Katherine (Erika Eleniak) works as a PA for a garish televangelist (Chris Sarandon). Her faith and her no-nonsense attitude frequently see her butt heads with her brother Caleb (Corey Feldman), with whom she shares a house, and who is a goth-punk who seems to revel in all vices known to man.
She nevertheless worries about him when he goes missing one night. But since it is not the first time he has vanished, and since they are drowning in missing person cases, the police are not interested in her worries. Reluctantly, she hires a disreputable private investigator by the name of Rafe Guttman (Dennis Miller). Eager to impress the beautiful Katherine, Rafe throws himself into the case, and soon lands himself in trouble. It seems there is a secret brothel operating in the area; but what if your photographic evidence turns out to not show up on photographs?
Bordello of Blood is the second big-screen foray of the Tales from the Crypt franchise. After the success of the first Tales from the Crypt film, Demon Knight, the decision was made to extend this experiment into a trilogy of three unconnected films, with Demon Knight being the first, and Bordello of Blood the second. The latter’s lacklustre box-office performance meant that the plans for a third film were abandoned.
Being part of the Tales from the Crypt franchise means that the Cryptkeeper turns up in two appearances that frame the main plot. The first appearance happens after the film’s prologue, which takes place in a South American jungle. This prologue is sequed into that first Crypt-scene in such a way that you are reminded of the opening scenes of Demon Knight; but it alter turns out that the connection is of a different nature, which I found rather neat.
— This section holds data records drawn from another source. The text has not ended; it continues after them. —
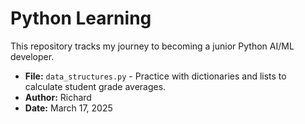 # Python Learning
This repository tracks my journey to becoming a junior Python AI/ML developer.
- **File:** `data_structures.py` - Practice with dictionaries and lists to calculate student grade averages.
- **Author:** Richard
- **Date:** March 17, 2025
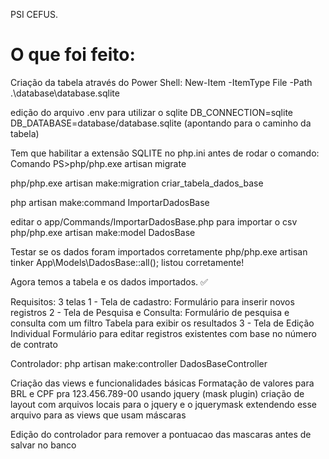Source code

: PSI CEFUS.

O que foi feito:
================================
Criação da tabela através do Power Shell: New-Item -ItemType File -Path .\database\database.sqlite

edição do arquivo .env para utilizar o sqlite
DB_CONNECTION=sqlite
DB_DATABASE=database/database.sqlite (apontando para o caminho da tabela)

Tem que habilitar a extensão SQLITE no php.ini antes de rodar o comando:
Comando PS>php/php.exe artisan migrate

php/php.exe artisan make:migration criar_tabela_dados_base

php artisan make:command ImportarDadosBase

editar o app/Commands/ImportarDadosBase.php para importar o csv
php/php.exe artisan make:model DadosBase

Testar se os dados foram importados corretamente
php/php.exe artisan tinker
App\Models\DadosBase::all();
listou corretamente!

Agora temos a tabela e os dados importados. ✅

Requisitos: 3 telas
	1 - Tela de cadastro: 
		Formulário para inserir novos registros
	2 - Tela de Pesquisa e Consulta:
		Formulário de pesquisa e consulta com um filtro
		Tabela para exibir os resultados
	3 - Tela de Edição Individual
		Formulário para editar registros existentes com base
		no número de contrato
		
Controlador:
php artisan make:controller DadosBaseController

Criação das views e funcionalidades básicas
Formatação de valores para BRL e CPF pra 123.456.789-00
usando jquery (mask plugin)
criação de layout com arquivos locais para o jquery e o jquerymask
extendendo esse arquivo para as views que usam máscaras

Edição do controlador para remover a pontuacao das mascaras
antes de salvar no banco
As for the film itself – it is a rather silly horror comedy that tries to provide enough frights and gore to qualify as horror, but fails in this regard. That is not to say that there is no gore in this film. There’s plenty. But it simply does not work as horror because of the silly plot. That’s a bit of an odd journey for a script that had started out many years earlier as a sexploitation story by Bob Gale and Robert Zemeckis.
All-in-all Bordello of Blood is inferior to Demon Knight, because Demon Knight was tonally consistent and had better acting. It was a true horror film, garnished with a few funny lines, and the actors all played their roles seriously, which added to the tension and to the tonal consistency. Bordello of Blood lacks that tonal consistency; and since it is too silly for the horror-side to work, you never feel any tension or buy into the stakes.
That is not to say that the acting in Bordello of Blood is bad – it is decent. There is not a single weak performance in any of the leading or main supporting roles; but there is nothing praiseworthy about the performances either. The only noteworthy thing is that Angie Everhart was not half bad, which is an achievement since this was more or less her first substantial acting role. There is also a cameo role for William Sadler, which is a nod to Demon Knight; as is an antique item in the story, for which a prop from Demon Knight was used.
Eleniak is limited in what she can do in this role, because her character is so stiff. The most enjoyable performances might be those by Sarandon as the televangelist and Phil Fondacaro as his “muscle”, Vince. There is a lot of overacting by Feldman; and the same goes for the characters Caleb hangs out with. But these are all choices I blame on the director, Gilbert Adler.
Which leaves Dennis Miller, whose performance is passable, but whose antics and ad-libbing reportedly torpedoed the production. His character has a lot of lame puns and quips. I don’t know for which of them Miller is to blame and which are the fault of the scriptwriters (Gilbert Adler and A. L. Katz). But since many of Miller’s lines have the “unnaturally natural” feeling that improvised lines tend to have, I guess the blame is chiefly on him.
Storywise, a lot of things have gone wrong here, possibly because of numerous re-writes. The motivation of the televangelist are not entirely clear, partly because the writers did not commit to illustrate whether he is driven by faith, or by money, or by fame – all seem possible with this character. That is also one of the things that make you question why Vince is actually working for him at all. Finally, the motivations of the film’s main villain are equally shifting, as are her priorities. Nothing really makes all that much sense in the film.
Worst of all, a lot of time is spent on an investigation that is about to find out things we as an audience have already known for a very long time. And it takes until the very end of the second act before any character in this film ever even considers the possibility that vampires might be involved.
The production is somewhat “opulent” in terms of locations, sets, props, and costumes. The make-up and the special effects are also OK. But neither that nor the entirely pointless Whoopi Goldberg cameo can distract from the poor quality of the story.
Still, since this is a rather short film, and since there is still enough enjoyable humour to be found here, I am willing to give this film a 5.5-rating (out of 10).
PS: the DVD I was watching had a German age-16 certificate, which meant that the film was cut mercilessly. I am not sure how many minutes are missing in total, but there are at least 5 or 6 scenes in which the cuts were so clumsy they were blatantly obvious; so there may be many more where the cuts were less noticeable. And the way in which these cuts were enacted was gruesome. Some scenes simply stop without having a proper ending or resolution, and often there are jumps and jolts in the film where a few second have been cut out.